Soldiers were conducting training exercises on Oahu's North Shore when they rescued Chelonia mydas.
Soldiers with the 643rd Company, 84th Engineering Battalion, 130th Engineer Brigade conducting a physical training session Dec. 10 on Oahu's famed North Shore rescued a green sea turtle that was caught in a crab trap floater. According to a report in HawaiiNewsNow, the soldiers were kayaking along the island's Anahulu River when Spc. Henry Caldera noticed a crab net line buoy bobbing on the ocean surface in an aggressive fashion. Caldera paddled to the buoy and discovered a green sea turtle tangled in the net beneath the buoy. Caldera and kayak instructor Wendy Nakama proceeded to lift the turtle out of the water and onto the kayak. They then proceeded to cut netting that was wrapped around its neck and watched as the turtle took three big gasps of air. Hawaii's sea turtle stranding hotline run by the National Oceanic and Atmospheric Administration was called and a team of support personal from the administration received the turtle in Mililani Town, a short distance from the famed surfing mecca. The turtle, which weighed 35 pounds and was approximately 10 to 15 years old, was released in good health Dec. 11.
Photo by Jack Wiers, U.S. Army Garrison-Hawaii Public Affairs
This green sea turtle was rescued after it became entangled in a crap trap floater
The green sea turtle (Chelonia mydas) is an endangered species that is growing in numbers in the waters off Hawaii.

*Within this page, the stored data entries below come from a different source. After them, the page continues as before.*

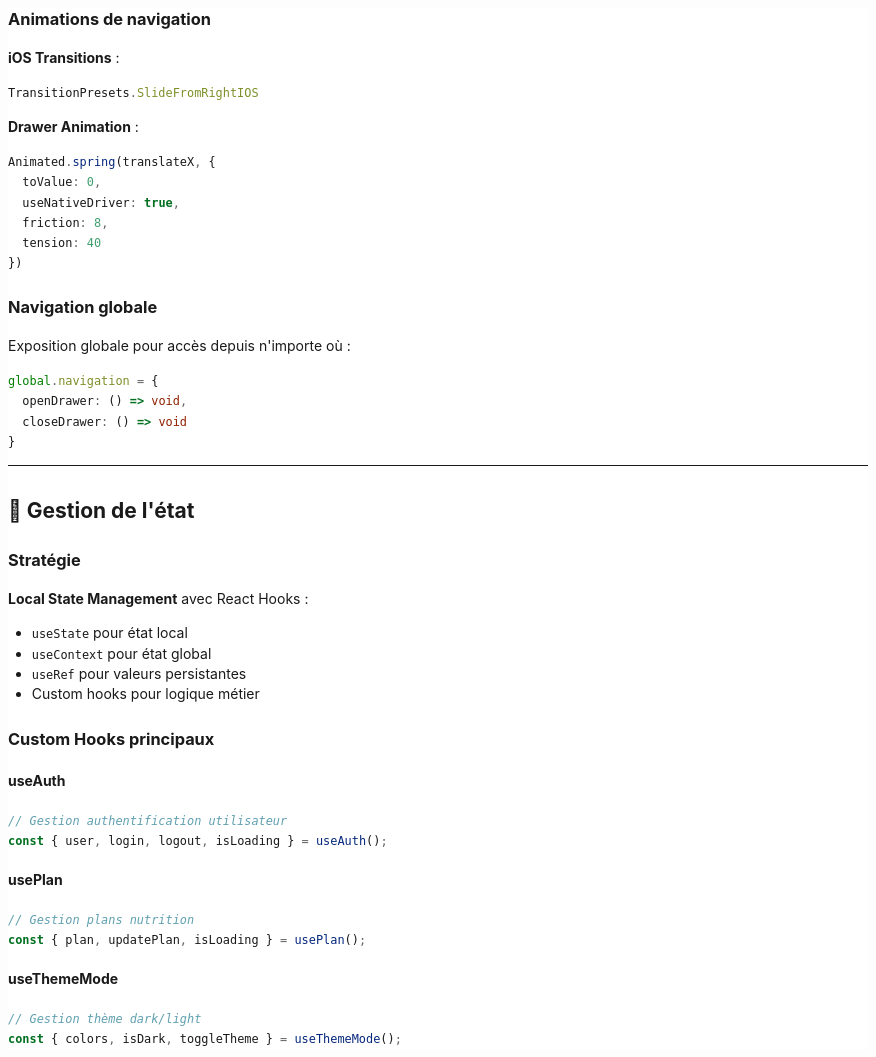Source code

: ### Animations de navigation

**iOS Transitions** :
```typescript
TransitionPresets.SlideFromRightIOS
```

**Drawer Animation** :
```typescript
Animated.spring(translateX, {
  toValue: 0,
  useNativeDriver: true,
  friction: 8,
  tension: 40
})
```

### Navigation globale

Exposition globale pour accès depuis n'importe où :
```typescript
global.navigation = {
  openDrawer: () => void,
  closeDrawer: () => void
}
```

---

## 🔄 Gestion de l'état

### Stratégie

**Local State Management** avec React Hooks :
- `useState` pour état local
- `useContext` pour état global
- `useRef` pour valeurs persistantes
- Custom hooks pour logique métier

### Custom Hooks principaux

#### useAuth
```typescript
// Gestion authentification utilisateur
const { user, login, logout, isLoading } = useAuth();
```

#### usePlan
```typescript
// Gestion plans nutrition
const { plan, updatePlan, isLoading } = usePlan();
```

#### useThemeMode
```typescript
// Gestion thème dark/light
const { colors, isDark, toggleTheme } = useThemeMode();
```
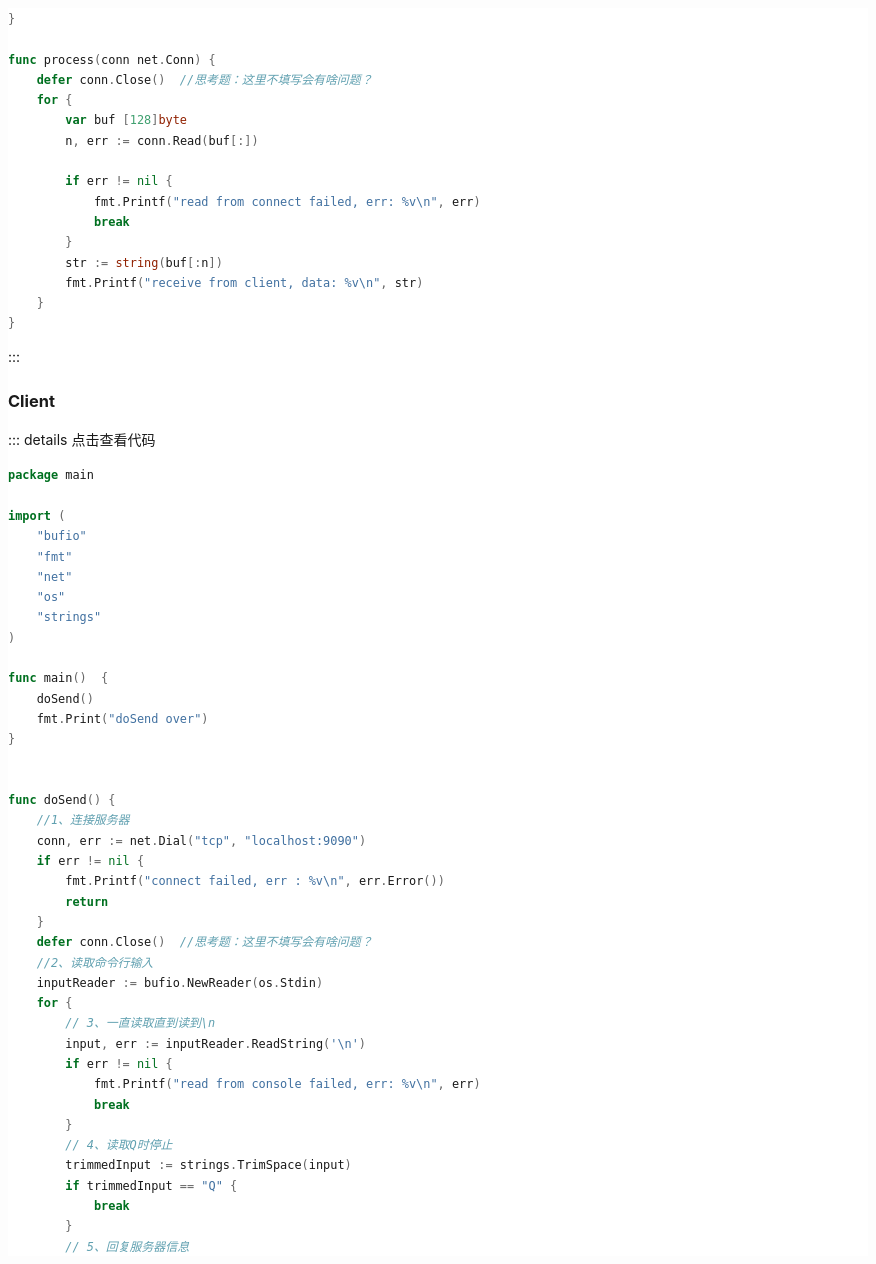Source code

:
 ```go
}

func process(conn net.Conn) {
	defer conn.Close()	//思考题：这里不填写会有啥问题？
	for {
		var buf [128]byte
		n, err := conn.Read(buf[:])

		if err != nil {
			fmt.Printf("read from connect failed, err: %v\n", err)
			break
		}
		str := string(buf[:n])
		fmt.Printf("receive from client, data: %v\n", str)
	}
}
```

:::

### Client

::: details 点击查看代码

```go
package main 

import (
	"bufio"
	"fmt"
	"net"
	"os"
	"strings"
)

func main()  {
	doSend()
	fmt.Print("doSend over")
}


func doSend() {
	//1、连接服务器
	conn, err := net.Dial("tcp", "localhost:9090")
	if err != nil {
		fmt.Printf("connect failed, err : %v\n", err.Error())
		return
	}
	defer conn.Close()	//思考题：这里不填写会有啥问题？
	//2、读取命令行输入
	inputReader := bufio.NewReader(os.Stdin)
	for {
		// 3、一直读取直到读到\n
		input, err := inputReader.ReadString('\n')
		if err != nil {
			fmt.Printf("read from console failed, err: %v\n", err)
			break
		}
		// 4、读取Q时停止
		trimmedInput := strings.TrimSpace(input)
		if trimmedInput == "Q" {
			break
		}
		// 5、回复服务器信息
```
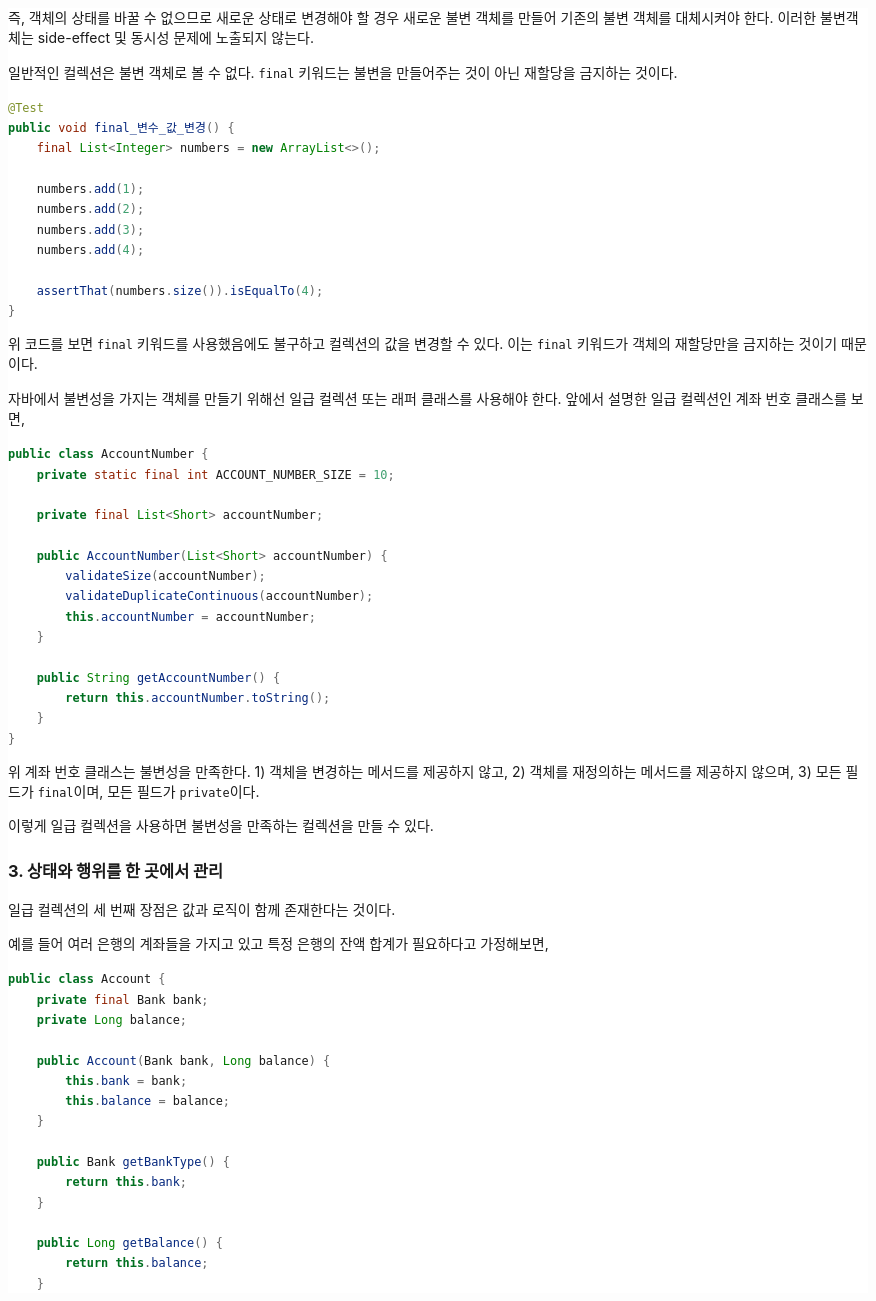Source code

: 즉, 객체의 상태를 바꿀 수 없으므로 새로운 상태로 변경해야 할 경우 새로운 불변 객체를 만들어 기존의 불변 객체를 대체시켜야 한다. 이러한 불변객체는 side-effect 및 동시성 문제에 노출되지 않는다.

일반적인 컬렉션은 불변 객체로 볼 수 없다. `final` 키워드는 불변을 만들어주는 것이 아닌 재할당을 금지하는 것이다.

```java
@Test
public void final_변수_값_변경() {
    final List<Integer> numbers = new ArrayList<>();

    numbers.add(1);
    numbers.add(2);
    numbers.add(3);
    numbers.add(4);

    assertThat(numbers.size()).isEqualTo(4);
}
```

위 코드를 보면 `final` 키워드를 사용했음에도 불구하고 컬렉션의 값을 변경할 수 있다. 이는 `final` 키워드가 객체의 재할당만을 금지하는 것이기 때문이다.

자바에서 불변성을 가지는 객체를 만들기 위해선 일급 컬렉션 또는 래퍼 클래스를 사용해야 한다. 앞에서 설명한 일급 컬렉션인 계좌 번호 클래스를 보면,

```java
public class AccountNumber {
    private static final int ACCOUNT_NUMBER_SIZE = 10;

    private final List<Short> accountNumber;

    public AccountNumber(List<Short> accountNumber) {
        validateSize(accountNumber);
        validateDuplicateContinuous(accountNumber);
        this.accountNumber = accountNumber;
    }

    public String getAccountNumber() {
        return this.accountNumber.toString();
    }
}
```

위 계좌 번호 클래스는 불변성을 만족한다. 1) 객체을 변경하는 메서드를 제공하지 않고, 2) 객체를 재정의하는 메서드를 제공하지 않으며, 3) 모든 필드가 `final`이며, 모든 필드가 `private`이다.

이렇게 일급 컬렉션을 사용하면 불변성을 만족하는 컬렉션을 만들 수 있다.

### **3. 상태와 행위를 한 곳에서 관리**

일급 컬렉션의 세 번째 장점은 값과 로직이 함께 존재한다는 것이다.

예를 들어 여러 은행의 계좌들을 가지고 있고 특정 은행의 잔액 합계가 필요하다고 가정해보면,

```java
public class Account {
    private final Bank bank;
    private Long balance;

    public Account(Bank bank, Long balance) {
        this.bank = bank;
        this.balance = balance;
    }

    public Bank getBankType() {
        return this.bank;
    }

    public Long getBalance() {
        return this.balance;
    }
```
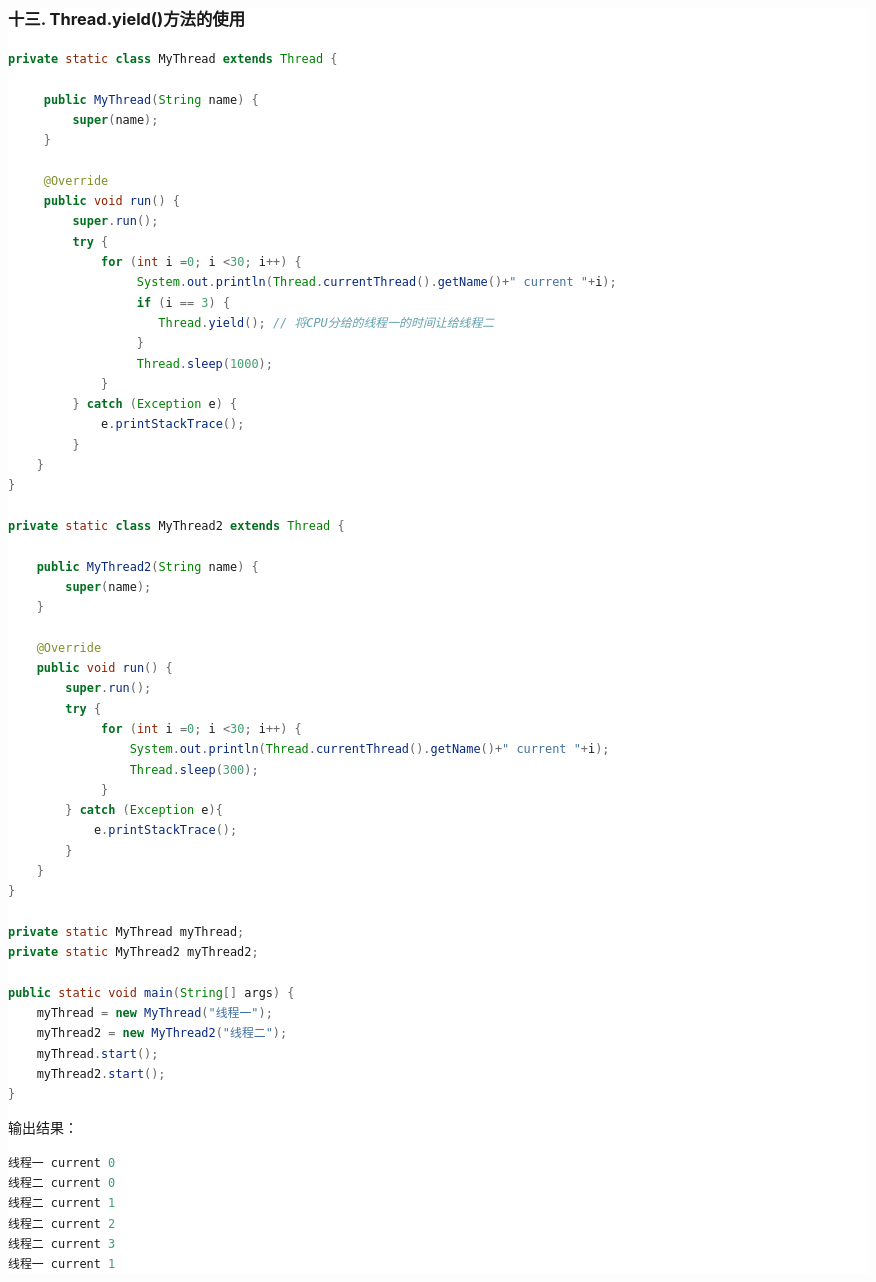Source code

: ### 十三. Thread.yield()方法的使用
```java
private static class MyThread extends Thread {

     public MyThread(String name) {
         super(name);
     }

     @Override
     public void run() {
         super.run();
         try {
             for (int i =0; i <30; i++) {
                  System.out.println(Thread.currentThread().getName()+" current "+i);
                  if (i == 3) {
                     Thread.yield(); // 将CPU分给的线程一的时间让给线程二
                  }
                  Thread.sleep(1000);
             }
         } catch (Exception e) {
             e.printStackTrace();
         }
    }
}

private static class MyThread2 extends Thread {
    
    public MyThread2(String name) {
        super(name);
    }

    @Override
    public void run() {
        super.run();
        try {
             for (int i =0; i <30; i++) {
                 System.out.println(Thread.currentThread().getName()+" current "+i);
                 Thread.sleep(300);
             }
        } catch (Exception e){
            e.printStackTrace();
        }
    }
}

private static MyThread myThread;
private static MyThread2 myThread2;

public static void main(String[] args) {
    myThread = new MyThread("线程一");
    myThread2 = new MyThread2("线程二");
    myThread.start();
    myThread2.start();
}    
```
输出结果：
```java
线程一 current 0
线程二 current 0
线程二 current 1
线程二 current 2
线程二 current 3
线程一 current 1
```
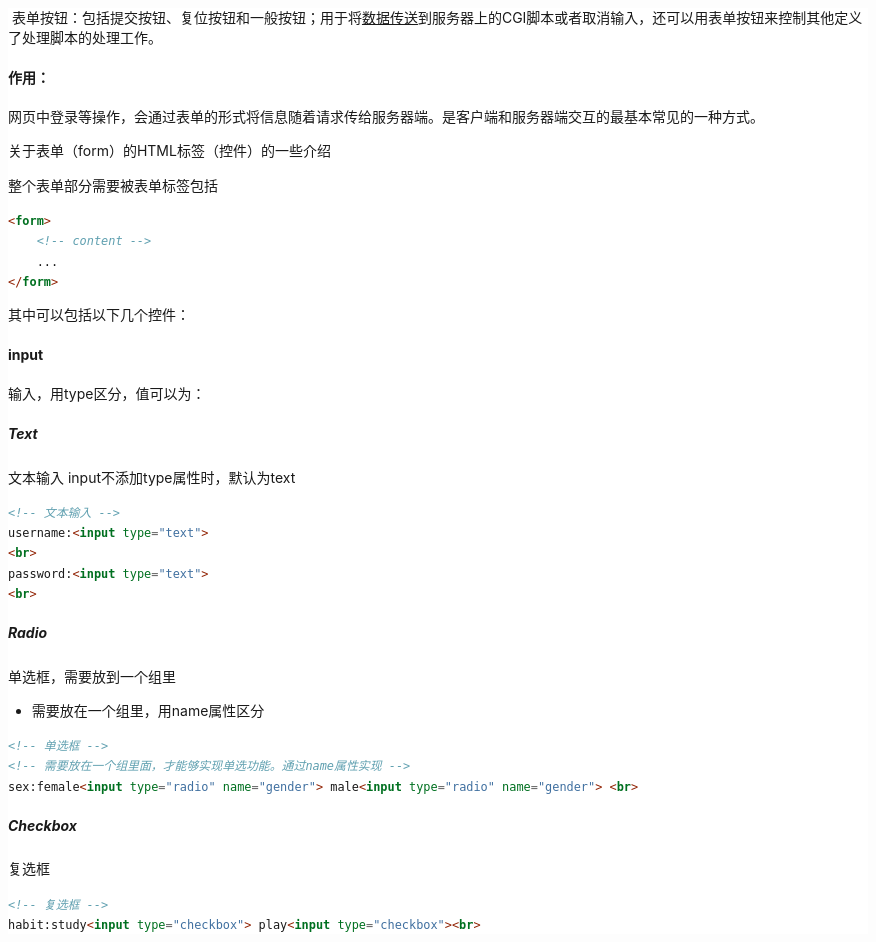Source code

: ​	表单按钮：包括提交按钮、复位按钮和一般按钮；用于将[数据传送](https://baike.baidu.com/item/数据传送/500685)到服务器上的CGI脚本或者取消输入，还可以用表单按钮来控制其他定义了处理脚本的处理工作。

#### 作用：

网页中登录等操作，会通过表单的形式将信息随着请求传给服务器端。是客户端和服务器端交互的最基本常见的一种方式。



关于表单（form）的HTML标签（控件）的一些介绍

整个表单部分需要被表单标签包括

```html
<form>
    <!-- content -->
    ...
</form>
```

其中可以包括以下几个控件：

#### input   

输入，用type区分，值可以为：

##### Text

文本输入 input不添加type属性时，默认为text

```html
<!-- 文本输入 -->
username:<input type="text">
<br>
password:<input type="text">
<br>
```



##### Radio

单选框，需要放到一个组里

- 需要放在一个组里，用name属性区分

```html
<!-- 单选框 -->
<!-- 需要放在一个组里面，才能够实现单选功能。通过name属性实现 -->
sex:female<input type="radio" name="gender"> male<input type="radio" name="gender"> <br>
```



##### Checkbox

复选框

```html
<!-- 复选框 -->
habit:study<input type="checkbox"> play<input type="checkbox"><br>
```
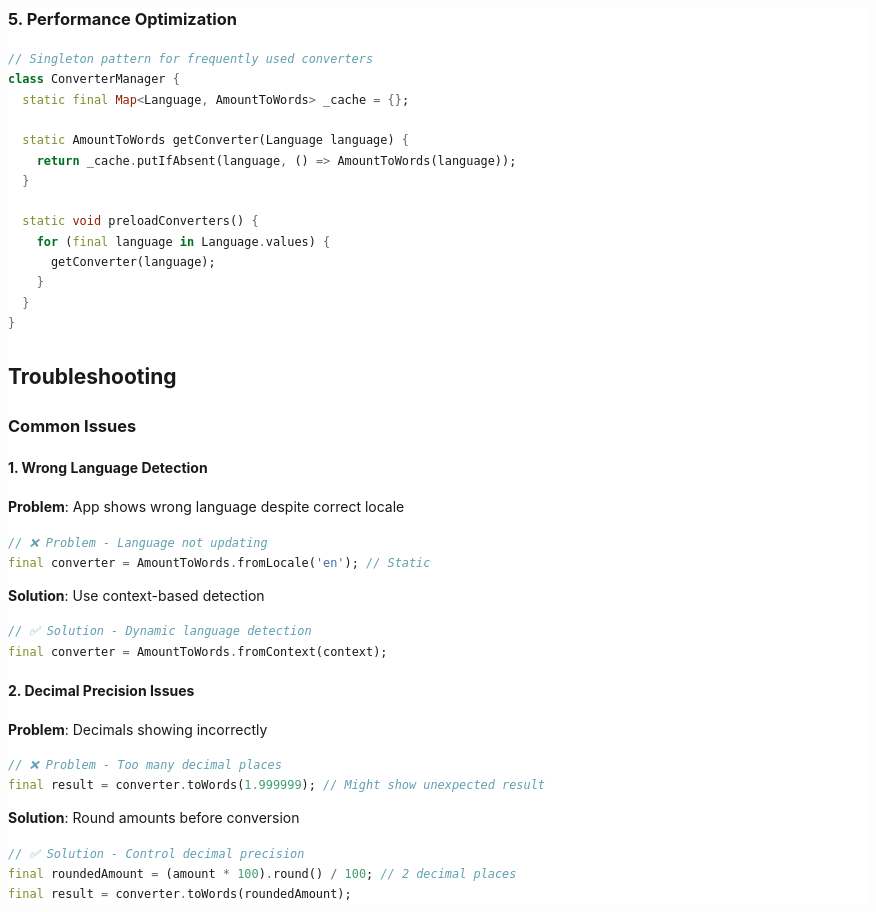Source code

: ### 5. Performance Optimization

```dart
// Singleton pattern for frequently used converters
class ConverterManager {
  static final Map<Language, AmountToWords> _cache = {};
  
  static AmountToWords getConverter(Language language) {
    return _cache.putIfAbsent(language, () => AmountToWords(language));
  }
  
  static void preloadConverters() {
    for (final language in Language.values) {
      getConverter(language);
    }
  }
}
```

## Troubleshooting

### Common Issues

#### 1. Wrong Language Detection

**Problem**: App shows wrong language despite correct locale

```dart
// ❌ Problem - Language not updating
final converter = AmountToWords.fromLocale('en'); // Static
```

**Solution**: Use context-based detection

```dart
// ✅ Solution - Dynamic language detection
final converter = AmountToWords.fromContext(context);
```

#### 2. Decimal Precision Issues

**Problem**: Decimals showing incorrectly

```dart
// ❌ Problem - Too many decimal places
final result = converter.toWords(1.999999); // Might show unexpected result
```

**Solution**: Round amounts before conversion

```dart
// ✅ Solution - Control decimal precision
final roundedAmount = (amount * 100).round() / 100; // 2 decimal places
final result = converter.toWords(roundedAmount);
```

According to the IUCN, the number of green sea turtles in Hawaii has grown since hunting them was banned in Hawaiian waters in the early 1970s. IUCN estimates that 10,000 green sea turtles live in Hawaiian coastal habitats. Hawaiian green sea turtles are still threatened in Hawaii by illegal hunting as well as the disease fibropapillomatosis, which is the biggest factor in green sea turtle strandings in the 50th state. According to the IUCN, the disease accounted for 28 percent of strandings in Hawaii in 2008 and an 88 percent mortality rate of the stranded turtles.